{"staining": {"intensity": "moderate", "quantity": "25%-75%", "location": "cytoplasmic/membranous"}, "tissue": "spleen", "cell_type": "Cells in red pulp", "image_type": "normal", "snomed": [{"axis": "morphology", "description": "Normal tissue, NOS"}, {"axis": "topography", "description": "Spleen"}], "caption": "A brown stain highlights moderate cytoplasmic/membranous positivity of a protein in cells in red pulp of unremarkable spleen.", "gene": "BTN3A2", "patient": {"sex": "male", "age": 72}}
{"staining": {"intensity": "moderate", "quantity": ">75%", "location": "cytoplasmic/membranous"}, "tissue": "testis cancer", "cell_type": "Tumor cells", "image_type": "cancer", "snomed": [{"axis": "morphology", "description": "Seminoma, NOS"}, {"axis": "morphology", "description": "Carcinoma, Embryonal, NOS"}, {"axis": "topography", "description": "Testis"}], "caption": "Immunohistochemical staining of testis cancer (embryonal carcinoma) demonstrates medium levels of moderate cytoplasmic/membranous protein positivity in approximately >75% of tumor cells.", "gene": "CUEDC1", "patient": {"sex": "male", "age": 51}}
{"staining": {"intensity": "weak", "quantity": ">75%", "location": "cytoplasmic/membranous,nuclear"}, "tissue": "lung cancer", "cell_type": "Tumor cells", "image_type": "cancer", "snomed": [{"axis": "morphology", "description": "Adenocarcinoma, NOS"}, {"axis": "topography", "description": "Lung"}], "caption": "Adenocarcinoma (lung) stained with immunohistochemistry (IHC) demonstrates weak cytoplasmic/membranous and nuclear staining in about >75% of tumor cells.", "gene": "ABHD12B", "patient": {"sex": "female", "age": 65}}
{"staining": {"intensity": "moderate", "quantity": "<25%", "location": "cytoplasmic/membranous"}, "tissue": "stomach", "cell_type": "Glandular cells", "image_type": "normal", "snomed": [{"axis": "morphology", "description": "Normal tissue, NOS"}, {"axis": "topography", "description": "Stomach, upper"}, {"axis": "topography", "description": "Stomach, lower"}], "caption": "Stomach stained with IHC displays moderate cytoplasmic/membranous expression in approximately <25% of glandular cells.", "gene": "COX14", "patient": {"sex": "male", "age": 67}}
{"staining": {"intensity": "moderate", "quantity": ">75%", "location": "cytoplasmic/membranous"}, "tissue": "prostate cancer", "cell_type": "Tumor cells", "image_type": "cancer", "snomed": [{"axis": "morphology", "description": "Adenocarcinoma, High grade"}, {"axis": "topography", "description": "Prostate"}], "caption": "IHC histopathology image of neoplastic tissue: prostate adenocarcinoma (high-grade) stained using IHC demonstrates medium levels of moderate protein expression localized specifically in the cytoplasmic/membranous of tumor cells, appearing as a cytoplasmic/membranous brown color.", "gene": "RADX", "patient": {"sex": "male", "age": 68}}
== == ==
[Work required] Repeat what the records above say. Use their exact words.

[Task solution]
{"staining": {"intensity": "moderate", "quantity": "25%-75%", "location": "cytoplasmic/membranous"}, "tissue": "spleen", "cell_type": "Cells in red pulp", "image_type": "normal", "snomed": [{"axis": "morphology", "description": "Normal tissue, NOS"}, {"axis": "topography", "description": "Spleen"}], "caption": "A brown stain highlights moderate cytoplasmic/membranous positivity of a protein in cells in red pulp of unremarkable spleen.", "gene": "BTN3A2", "patient": {"sex": "male", "age": 72}}
{"staining": {"intensity": "moderate", "quantity": ">75%", "location": "cytoplasmic/membranous"}, "tissue": "testis cancer", "cell_type": "Tumor cells", "image_type": "cancer", "snomed": [{"axis": "morphology", "description": "Seminoma, NOS"}, {"axis": "morphology", "description": "Carcinoma, Embryonal, NOS"}, {"axis": "topography", "description": "Testis"}], "caption": "Immunohistochemical staining of testis cancer (embryonal carcinoma) demonstrates medium levels of moderate cytoplasmic/membranous protein positivity in approximately >75% of tumor cells.", "gene": "CUEDC1", "patient": {"sex": "male", "age": 51}}
{"staining": {"intensity": "weak", "quantity": ">75%", "location": "cytoplasmic/membranous,nuclear"}, "tissue": "lung cancer", "cell_type": "Tumor cells", "image_type": "cancer", "snomed": [{"axis": "morphology", "description": "Adenocarcinoma, NOS"}, {"axis": "topography", "description": "Lung"}], "caption": "Adenocarcinoma (lung) stained with immunohistochemistry (IHC) demonstrates weak cytoplasmic/membranous and nuclear staining in about >75% of tumor cells.", "gene": "ABHD12B", "patient": {"sex": "female", "age": 65}}
{"staining": {"intensity": "moderate", "quantity": "<25%", "location": "cytoplasmic/membranous"}, "tissue": "stomach", "cell_type": "Glandular cells", "image_type": "normal", "snomed": [{"axis": "morphology", "description": "Normal tissue, NOS"}, {"axis": "topography", "description": "Stomach, upper"}, {"axis": "topography", "description": "Stomach, lower"}], "caption": "Stomach stained with IHC displays moderate cytoplasmic/membranous expression in approximately <25% of glandular cells.", "gene": "COX14", "patient": {"sex": "male", "age": 67}}
{"staining": {"intensity": "moderate", "quantity": ">75%", "location": "cytoplasmic/membranous"}, "tissue": "prostate cancer", "cell_type": "Tumor cells", "image_type": "cancer", "snomed": [{"axis": "morphology", "description": "Adenocarcinoma, High grade"}, {"axis": "topography", "description": "Prostate"}], "caption": "IHC histopathology image of neoplastic tissue: prostate adenocarcinoma (high-grade) stained using IHC demonstrates medium levels of moderate protein expression localized specifically in the cytoplasmic/membranous of tumor cells, appearing as a cytoplasmic/membranous brown color.", "gene": "RADX", "patient": {"sex": "male", "age": 68}}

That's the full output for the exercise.